**WHAT YOU NEED TO DO**
Reproduce everything from the line containing "sample h=8 m=24;" down to the end of the data, character for character. Leave the pictures out of your copy.

**DATA SUPPLIED**
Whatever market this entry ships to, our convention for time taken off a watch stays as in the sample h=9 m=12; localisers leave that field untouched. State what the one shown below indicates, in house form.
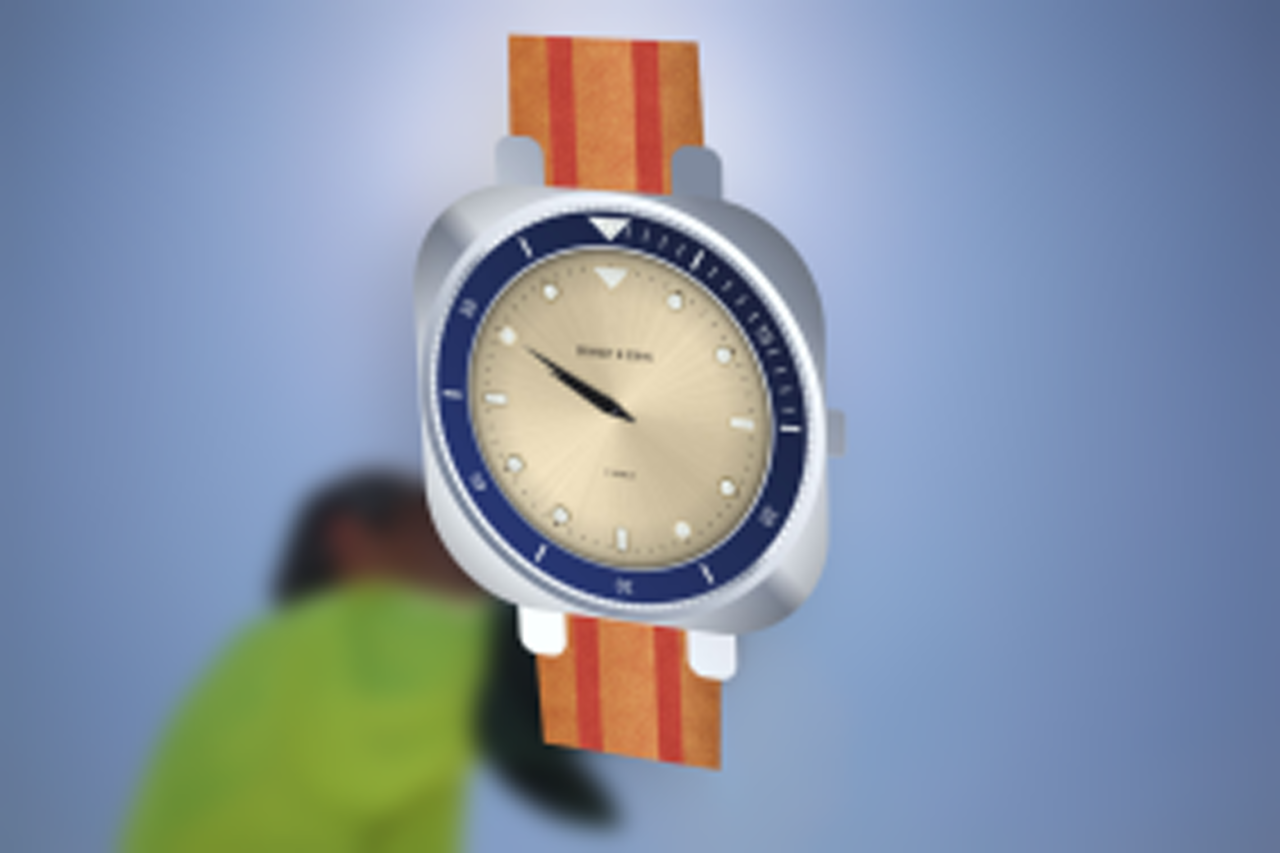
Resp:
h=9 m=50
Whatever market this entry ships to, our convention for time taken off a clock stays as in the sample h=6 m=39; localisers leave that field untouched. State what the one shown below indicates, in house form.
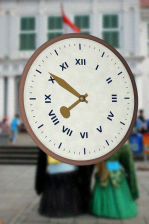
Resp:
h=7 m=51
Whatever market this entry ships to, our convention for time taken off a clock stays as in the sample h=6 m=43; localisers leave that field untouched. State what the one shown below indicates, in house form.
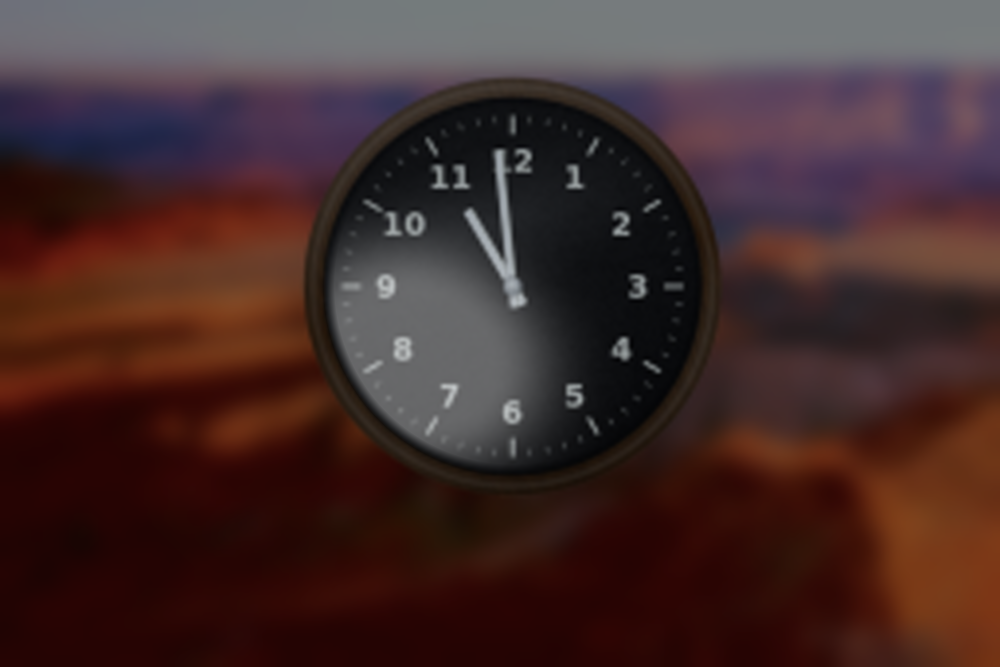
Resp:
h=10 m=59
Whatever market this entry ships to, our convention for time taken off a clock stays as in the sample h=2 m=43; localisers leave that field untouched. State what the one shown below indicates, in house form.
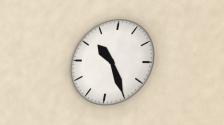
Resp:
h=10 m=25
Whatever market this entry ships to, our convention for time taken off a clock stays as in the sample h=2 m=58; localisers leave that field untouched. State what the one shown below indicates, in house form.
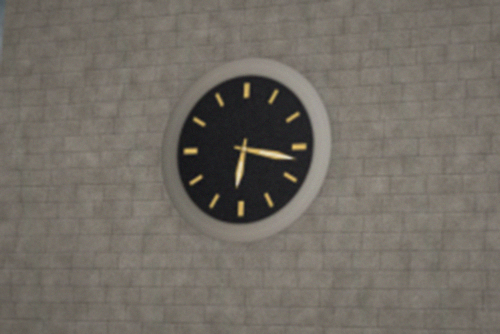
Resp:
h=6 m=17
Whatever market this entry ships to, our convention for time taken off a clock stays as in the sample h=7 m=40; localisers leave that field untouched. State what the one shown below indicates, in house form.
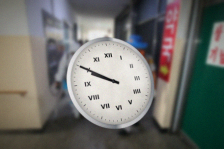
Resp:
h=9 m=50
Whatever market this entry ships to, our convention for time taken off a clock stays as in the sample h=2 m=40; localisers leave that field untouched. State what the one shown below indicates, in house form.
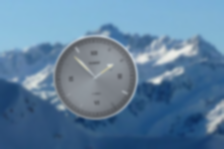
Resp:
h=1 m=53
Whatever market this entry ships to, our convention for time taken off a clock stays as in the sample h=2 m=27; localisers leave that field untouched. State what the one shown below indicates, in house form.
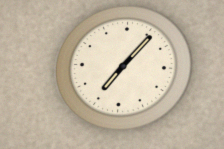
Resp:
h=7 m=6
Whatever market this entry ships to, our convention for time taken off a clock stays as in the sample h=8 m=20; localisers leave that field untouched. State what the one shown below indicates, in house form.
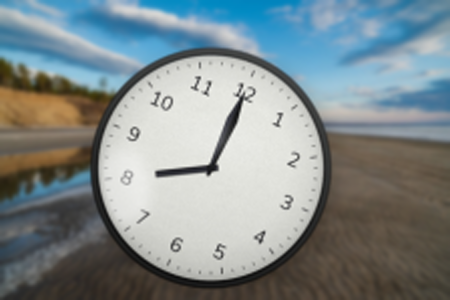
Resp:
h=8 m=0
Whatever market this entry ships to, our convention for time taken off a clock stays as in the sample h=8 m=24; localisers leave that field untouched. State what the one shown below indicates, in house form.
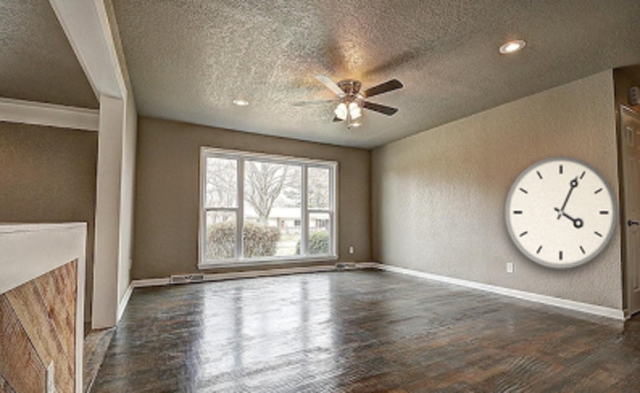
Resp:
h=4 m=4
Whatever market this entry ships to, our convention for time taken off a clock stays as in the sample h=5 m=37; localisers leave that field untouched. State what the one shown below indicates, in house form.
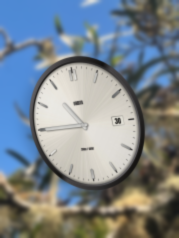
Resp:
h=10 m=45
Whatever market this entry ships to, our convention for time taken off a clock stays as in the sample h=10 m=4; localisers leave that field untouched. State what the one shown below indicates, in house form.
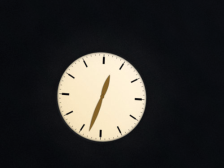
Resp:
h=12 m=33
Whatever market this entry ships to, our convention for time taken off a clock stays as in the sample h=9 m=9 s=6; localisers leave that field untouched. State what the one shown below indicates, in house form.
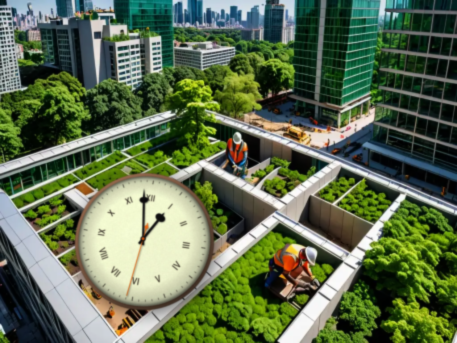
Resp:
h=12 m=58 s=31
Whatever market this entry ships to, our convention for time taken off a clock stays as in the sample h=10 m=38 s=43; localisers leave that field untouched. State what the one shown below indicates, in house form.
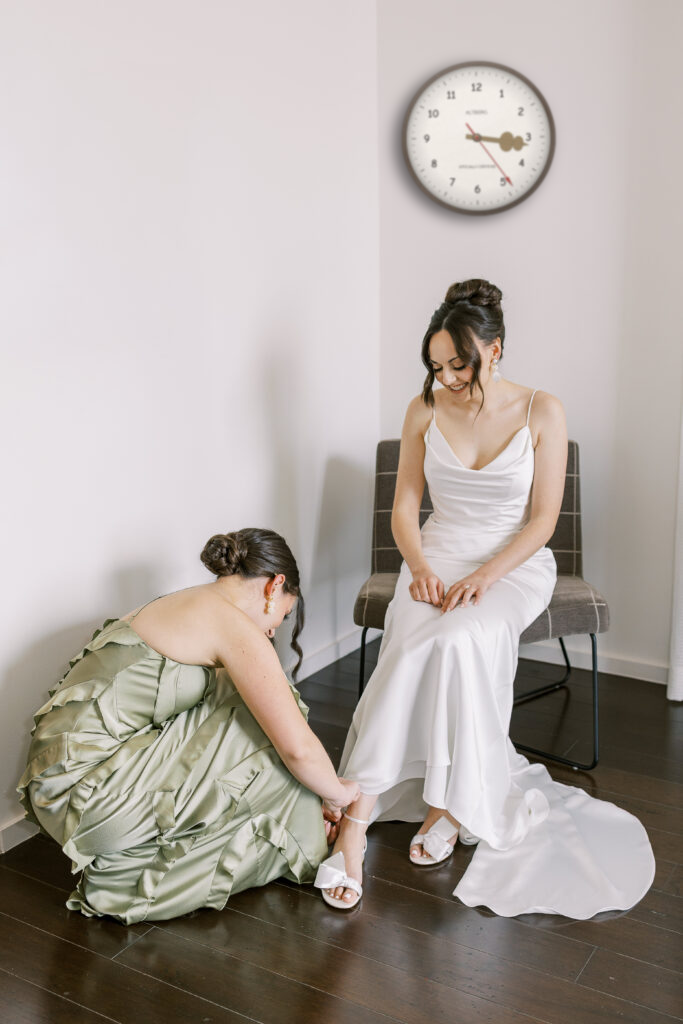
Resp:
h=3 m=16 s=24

**RESULT**
Whatever market this entry ships to, our convention for time taken off a clock stays as in the sample h=8 m=24; localisers leave that field untouched. State what the one shown below indicates, in house form.
Resp:
h=4 m=4
Whatever market this entry ships to, our convention for time taken off a clock stays as in the sample h=5 m=37; localisers leave that field untouched. State what the one shown below indicates, in house form.
Resp:
h=10 m=45
Whatever market this entry ships to, our convention for time taken off a clock stays as in the sample h=10 m=4; localisers leave that field untouched. State what the one shown below indicates, in house form.
Resp:
h=12 m=33
Whatever market this entry ships to, our convention for time taken off a clock stays as in the sample h=9 m=9 s=6; localisers leave that field untouched. State what the one shown below indicates, in house form.
Resp:
h=12 m=58 s=31
Whatever market this entry ships to, our convention for time taken off a clock stays as in the sample h=10 m=38 s=43; localisers leave that field untouched. State what the one shown below indicates, in house form.
Resp:
h=3 m=16 s=24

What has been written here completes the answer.